An article on memory management for mulithreaded programs would be appreciated as well.
While your thread data pointer d is pointing into a shared memory space, unless you increment that pointer to try and read from or write to an adjoining thread data element in the shared memory space array, you're basically dealing with localized thread data. Also the value of args is local to each thread, so in both cases if you are not incrementing the data pointer itself (i.e., you're never calling something like d++, etc. so that you're pointing to another thread's memory), no mutex is needed to guard the memory "belonging" to your thread.
Also again for your thread ID, since you're only writing that value from the spawning thread, and then reading that value in the actual spawned thread, there is no need for a mutex or synchronization mechanism ... you only have a single producer/consumer for the data. Mutexes and other synchronization mechanisms are only needed if there are multiple threads that will read and write the same data location.
CPUs have caches. Reads come from caches, so each CPU/core can read from its own cache, as long as the corresponding cacheline is SHARED. Writes force cachelines into EXCLUSIVE state, invalidating the corresponding cachelines on other CPUs.
If you have an array with a member per thread, and there are both reads and writes to that array, you may want to align every member to a cacheline, to avoid false sharing.

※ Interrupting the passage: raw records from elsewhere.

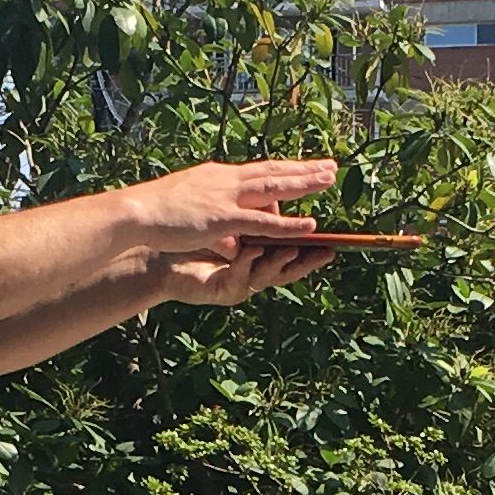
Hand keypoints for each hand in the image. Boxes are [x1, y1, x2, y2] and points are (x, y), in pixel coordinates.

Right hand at [123, 155, 338, 256]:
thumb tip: (226, 233)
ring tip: (329, 180)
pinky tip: (310, 224)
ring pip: (274, 189)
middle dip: (304, 169)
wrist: (136, 211)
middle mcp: (227, 180)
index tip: (306, 164)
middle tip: (332, 165)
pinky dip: (288, 224)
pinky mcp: (223, 219)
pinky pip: (263, 223)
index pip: (259, 170)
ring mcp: (226, 198)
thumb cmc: (156, 211)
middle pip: (273, 172)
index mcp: (219, 176)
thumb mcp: (191, 208)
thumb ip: (213, 215)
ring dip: (304, 184)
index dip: (285, 167)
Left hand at [150, 238, 342, 306]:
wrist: (161, 263)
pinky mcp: (219, 290)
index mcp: (258, 259)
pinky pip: (237, 276)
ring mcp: (238, 284)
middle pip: (286, 269)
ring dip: (280, 261)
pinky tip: (253, 252)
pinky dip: (247, 265)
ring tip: (295, 250)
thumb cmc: (192, 244)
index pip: (291, 253)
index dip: (311, 249)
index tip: (333, 241)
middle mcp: (253, 274)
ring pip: (265, 275)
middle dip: (307, 260)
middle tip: (329, 252)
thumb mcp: (226, 228)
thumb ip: (249, 222)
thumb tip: (272, 204)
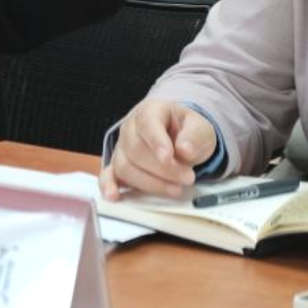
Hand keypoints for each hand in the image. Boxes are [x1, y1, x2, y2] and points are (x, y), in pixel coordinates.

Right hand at [99, 100, 216, 199]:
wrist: (179, 138)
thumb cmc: (186, 131)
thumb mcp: (200, 128)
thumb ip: (195, 136)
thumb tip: (185, 150)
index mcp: (150, 111)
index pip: (147, 123)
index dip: (156, 141)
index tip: (169, 157)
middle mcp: (130, 128)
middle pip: (135, 149)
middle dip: (162, 169)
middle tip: (187, 177)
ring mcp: (122, 147)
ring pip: (124, 166)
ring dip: (149, 182)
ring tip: (174, 189)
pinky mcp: (118, 166)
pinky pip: (107, 175)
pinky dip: (109, 186)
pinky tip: (114, 195)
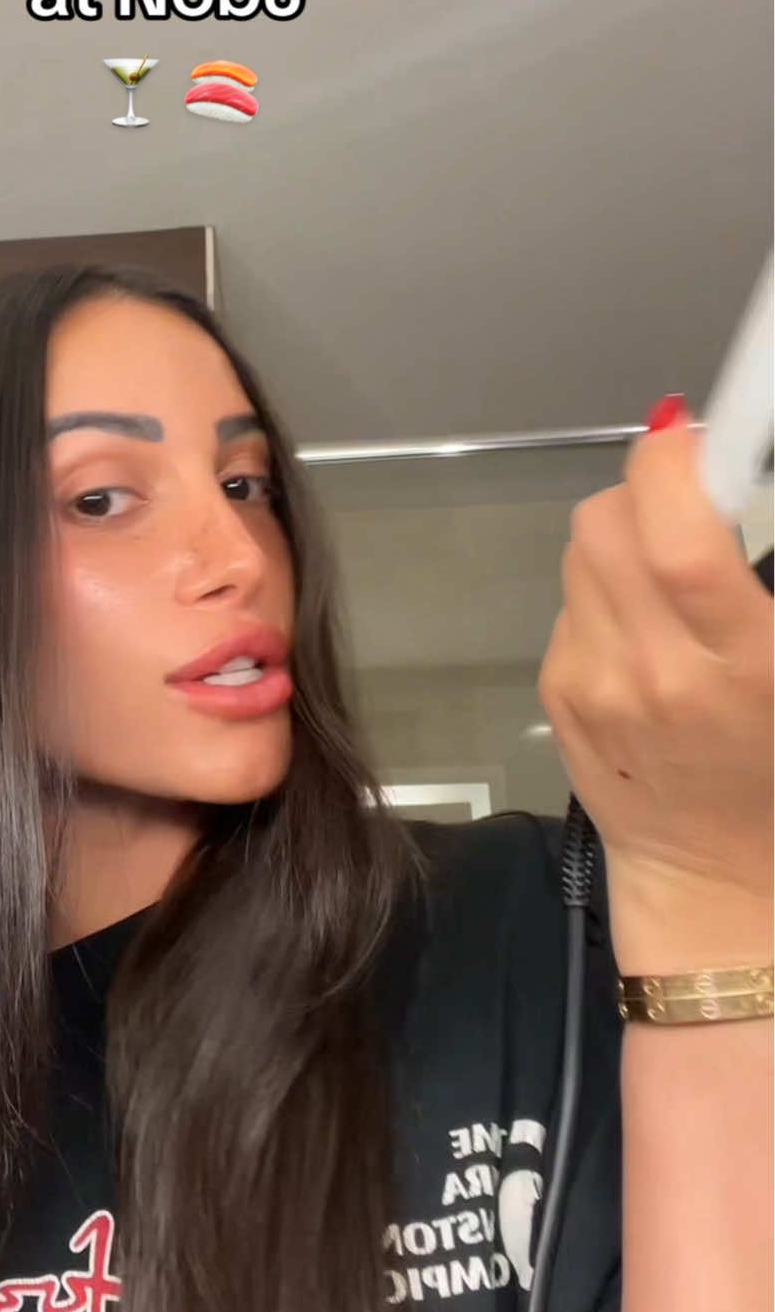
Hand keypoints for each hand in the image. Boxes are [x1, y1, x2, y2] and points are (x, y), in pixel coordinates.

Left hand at [537, 408, 772, 968]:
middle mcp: (657, 673)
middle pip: (609, 523)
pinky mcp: (558, 694)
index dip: (675, 464)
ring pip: (582, 551)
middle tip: (690, 499)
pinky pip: (571, 600)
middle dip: (648, 487)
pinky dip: (604, 590)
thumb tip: (720, 474)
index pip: (679, 539)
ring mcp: (595, 684)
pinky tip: (644, 630)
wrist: (717, 876)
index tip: (695, 435)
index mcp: (744, 665)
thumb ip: (762, 574)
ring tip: (669, 573)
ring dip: (623, 534)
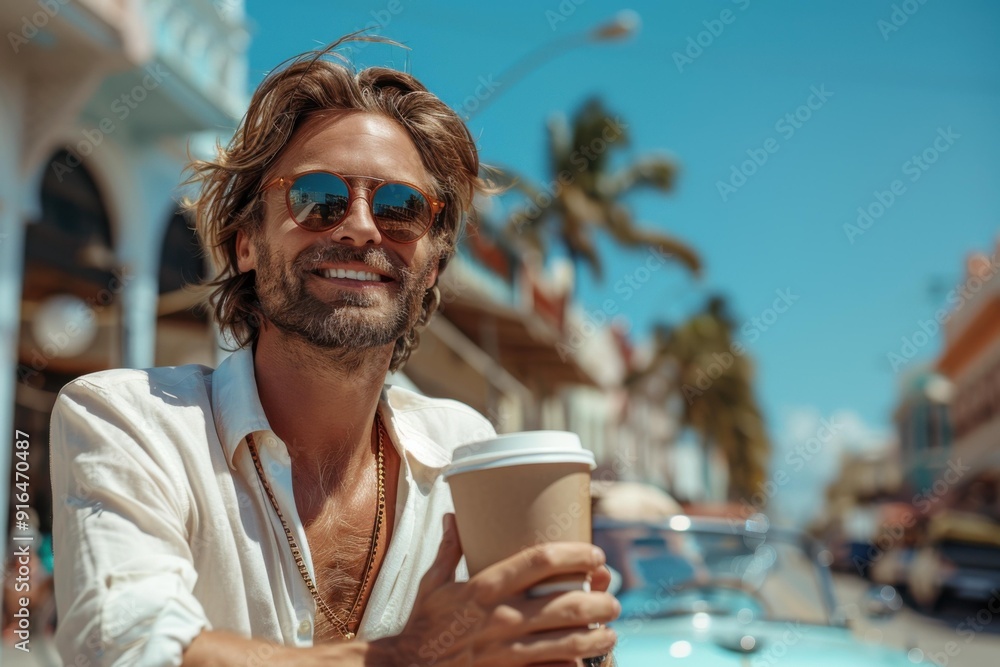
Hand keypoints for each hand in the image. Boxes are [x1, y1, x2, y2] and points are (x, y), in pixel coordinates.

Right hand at [372, 514, 619, 665]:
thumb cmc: (423, 625)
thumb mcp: (433, 583)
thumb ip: (450, 549)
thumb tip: (453, 515)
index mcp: (485, 587)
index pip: (541, 560)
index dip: (576, 554)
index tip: (596, 554)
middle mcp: (501, 617)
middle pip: (568, 605)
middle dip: (600, 601)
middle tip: (612, 600)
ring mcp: (507, 651)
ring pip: (569, 642)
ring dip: (598, 636)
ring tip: (610, 632)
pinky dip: (573, 666)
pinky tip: (583, 661)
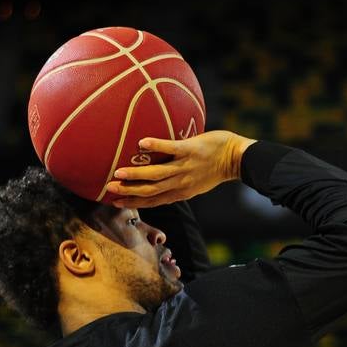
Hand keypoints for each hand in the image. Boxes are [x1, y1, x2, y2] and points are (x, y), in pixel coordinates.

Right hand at [104, 130, 255, 207]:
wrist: (238, 158)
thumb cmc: (216, 168)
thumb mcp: (196, 183)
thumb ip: (178, 183)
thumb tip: (159, 178)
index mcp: (181, 191)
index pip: (153, 201)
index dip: (134, 203)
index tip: (115, 203)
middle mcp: (181, 182)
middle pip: (151, 191)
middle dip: (129, 192)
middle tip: (109, 190)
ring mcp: (186, 167)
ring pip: (157, 174)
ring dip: (136, 175)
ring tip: (118, 173)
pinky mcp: (191, 150)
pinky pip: (171, 148)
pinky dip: (156, 147)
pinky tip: (142, 143)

memory read to the same area in different thread to the same memory isn't a problem in shared memory systems (write is another matter, the pertinent area is the cache line: 64-256 bytes depending on the system)
I don't see any reason for which getting the thread_id should be a synchronized operation. (And you can feed your thread with any id meaningful for you, it can be simpler than getting a meaningful value from an abstract id)
Coming from CUDA probably let's you think to complicated. POSIX threads are much simpler. Basically what you are doing should work, as long as you are only reading in the shared array.
Also, don't forget that CUDA is a dismemberment of C++ and not on C, so some things might look different from that aspect, too. E.g in your code the habit of casting the return from malloc is generally frowned upon by real C programmers since it can be the source of subtle errors, there.